One way to give people that kind of experience is through so-called smart retail, which combines traditional shopping with and modern “smart” technology, using big data analytics and technologies like the internet of things, AI, VR, and AR to give the customer a better shopping experience. This mix of online and offline shopping is what IBM refers to as hybrid shopping, and it is now the primary buying method for 27% of all consumers and 36% of Gen Zers.
The smart retail space has been growing quickly and it's about to get much bigger, according to a research study from Prophecy Market Insights, which found that the smart retail market will grow 10x from 2020, when it was valued at $21.4 billion, to 2030, when it is expected to valued at $211.25 billion. That is a compound annual growth rate (CAGR) of 26.0%.
The report specifically looks at the Asia Pacific (APAC) region as one that "is expected to have favorable growth in the smart retail market in the coming years."
Some of the trends driving this include a growing retail industry due to rising urbanization, increasing disposable income, and changing consumer preferences; a growing e-commerce market, with countries such as China, India, and Indonesia experiencing significant growth in online sales; and more technology investment, as the APAC region is home to many technology hubs such as China, South Korea, and Japan.

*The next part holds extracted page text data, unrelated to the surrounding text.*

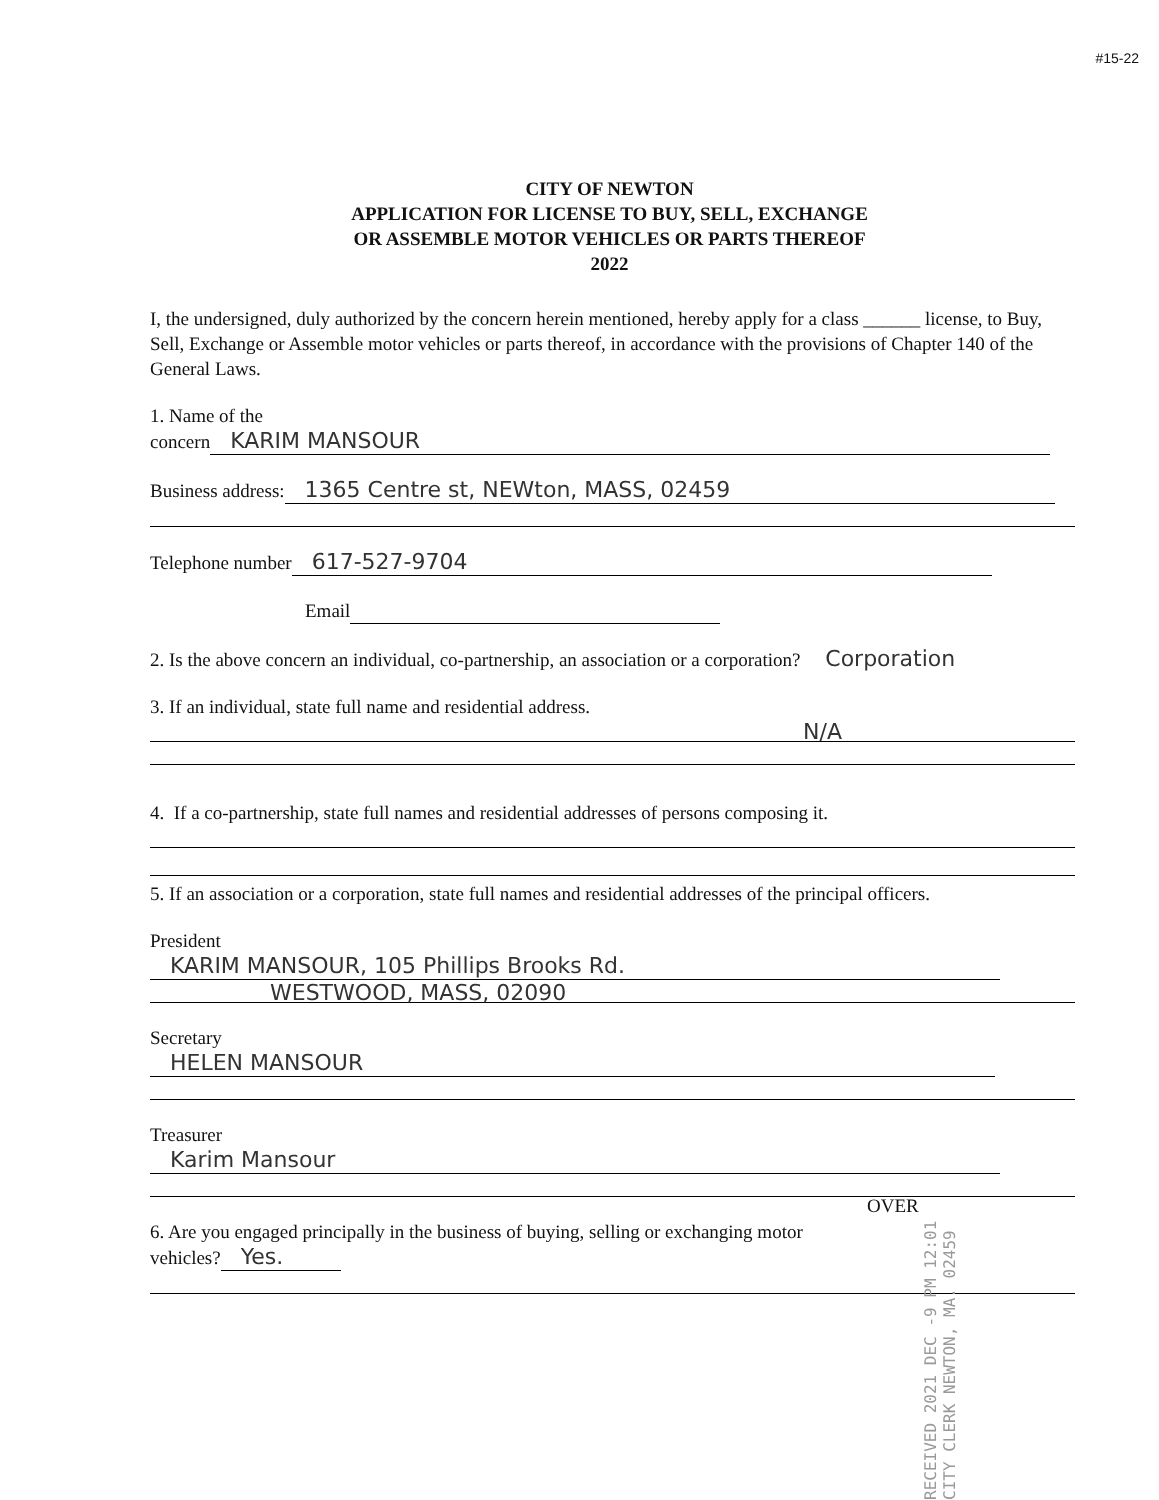#15-22
CITY OF NEWTON
APPLICATION FOR LICENSE TO BUY, SELL, EXCHANGE
OR ASSEMBLE MOTOR VEHICLES OR PARTS THEREOF
2022
I, the undersigned, duly authorized by the concern herein mentioned, hereby apply for a class ______ license, to Buy, Sell, Exchange or Assemble motor vehicles or parts thereof, in accordance with the provisions of Chapter 140 of the General Laws.
1. Name of the
concern KARIM MANSOUR
Business address: 1365 Centre st, NEWton, MASS, 02459
Telephone number 617-527-9704
Email
2. Is the above concern an individual, co-partnership, an association or a corporation? Corporation
3. If an individual, state full name and residential address.
N/A
4. If a co-partnership, state full names and residential addresses of persons composing it.
5. If an association or a corporation, state full names and residential addresses of the principal officers.
President KARIM MANSOUR, 105 Phillips Brooks Rd.
WESTWOOD, MASS, 02090
Secretary HELEN MANSOUR
Treasurer Karim Mansour
6. Are you engaged principally in the business of buying, selling or exchanging motor
vehicles? Yes.
OVER
RECEIVED 2021 DEC -9 PM 12:01 CITY CLERK NEWTON, MA. 02459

Finally, the report points to supportive government policies for the adoption of smart retail solutions by providing incentives to retailers and investing in infrastructure development. That includes the Chinese government's "New Retail" initiative, which aims to integrate online and offline retail channels and promote the use of smart retail technologies.
Players in the space
There are a number of startups in this space taking advantage of these trends, including RetailNext, a company that collects and analyzes shopper behavior data in real-time; True Fit, a digital fitting room solution that uses AI to gives shoppers the right size in apparel and footwear; CARTO, a Location Intelligence platform that allows organizations to use spatial data and analysis for more efficient delivery routes and strategic store placements; Standard AI, an autonomous checkout solution; and Stylumia, a company using AI for fashion trend forecasting.
Of course, many of the big players have also entered the space as well. For example, Intel partnered with ARENA15 in 2020, an immersive retail and entertainment complex, in January 2020 as a way to make it easier for customers to buy things by using Intel's technology and solutions. The company also partnered with Sensormatic Solutions, to powering Sensormatic IQ, its intelligent operating platform for retail.
Meanwhile, stores like the Home Depot and Pandora are using IBM technologies to create personalized shopping experiences, both online and in-store, and Google Cloud for Retail
allows retailers easily leverage AI throughout their organizations and gain real-time insights from their data.